▸ EXERCISE AIM: Reproduce every one of the entries below word for word, leaving the pictures out of your reply.

RECORD EXTRACTS below:

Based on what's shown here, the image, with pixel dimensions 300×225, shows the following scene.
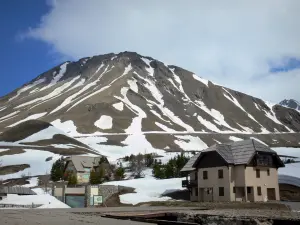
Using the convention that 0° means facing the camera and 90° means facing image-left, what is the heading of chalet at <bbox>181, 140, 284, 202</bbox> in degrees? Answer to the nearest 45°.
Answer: approximately 0°
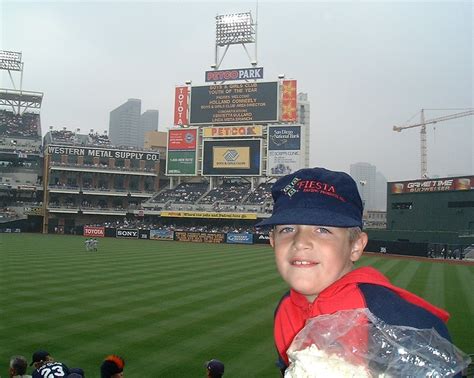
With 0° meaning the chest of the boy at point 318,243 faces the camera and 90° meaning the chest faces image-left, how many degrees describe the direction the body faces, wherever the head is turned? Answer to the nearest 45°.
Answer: approximately 45°

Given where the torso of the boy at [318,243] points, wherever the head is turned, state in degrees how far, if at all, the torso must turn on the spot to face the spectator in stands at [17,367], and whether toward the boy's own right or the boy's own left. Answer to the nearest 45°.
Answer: approximately 90° to the boy's own right

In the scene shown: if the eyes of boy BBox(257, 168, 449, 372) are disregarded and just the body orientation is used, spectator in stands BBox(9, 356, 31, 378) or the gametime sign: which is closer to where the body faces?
the spectator in stands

End of RECORD EXTRACTS.

▸ OUTPUT OF THE TASK:
Based on what's shown here, the image, with pixel dimensions 300×225, shows the following scene.
Using the convention that 0° means facing the camera and 90° means facing image-left, what is the heading of chalet at <bbox>181, 140, 284, 202</bbox> in degrees? Answer to the nearest 45°.
Answer: approximately 0°
With 0° meaning the chest of the boy at point 318,243 faces the camera and 90° meaning the chest faces image-left, how many degrees describe the direction the body faces, wherever the head is turned? Answer to the nearest 45°.
Answer: approximately 45°

Given where the torso of the boy at [318,243] points, wherever the head is turned, state in degrees how far, if at all, the torso must turn on the spot to face the spectator in stands at [17,367], and whether toward the boy's own right or the boy's own left. Answer to the nearest 45°.
Answer: approximately 90° to the boy's own right

In the scene shown: if the eyes of boy BBox(257, 168, 449, 372) are disregarded and just the body orientation is used, spectator in stands BBox(9, 356, 31, 378) or the gametime sign: which is closer to where the body faces?
the spectator in stands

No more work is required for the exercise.